The crawler implements the GitHub search and returns all the links from the search result.
The input is a JSON object, containing:
- search keywords
- list of proxies
- type
Example:
{
"keywords": [
"openstack",
"nova",
"css"
],
"proxies": [
"194.126.37.94:8080",
"13.78.125.167:8080"
],
"type": "Repositories"
}
The output is a JSON object, containing:
- list of links
- author and language statistics for repositories
Example:
[
{
"url": "https://github.com/atuldjadhav/DropBox-Cloud-Storage",
"extra": {
"owner": "atuldjadhav",
"language_stats": {
"CSS": 52,
"JavaScript": 47.2,
"HTML": 0.8
}
}
}
]
- Python 3
- requests
- beautifulsoup4
- pytest
Download repository and if needed add more input data.
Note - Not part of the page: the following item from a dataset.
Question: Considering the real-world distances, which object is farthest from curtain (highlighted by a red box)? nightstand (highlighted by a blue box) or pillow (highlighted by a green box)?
Currently there is one test file test_input.JSON
for testing purposes.
Type in the command prompt:
python main.py [input] [output]
where input
is the name of the JSON file (just the name)containing the input search terms you want to return the links for,
and output
is the name of the JSON file you want the resulting links to be saved in.
There is a pytest module in the tests folder. Change the current working directory to it and type:
pytest -q
for running all tests, or
pytest -q test_module.py
where test_module.py is the specific module you want to test.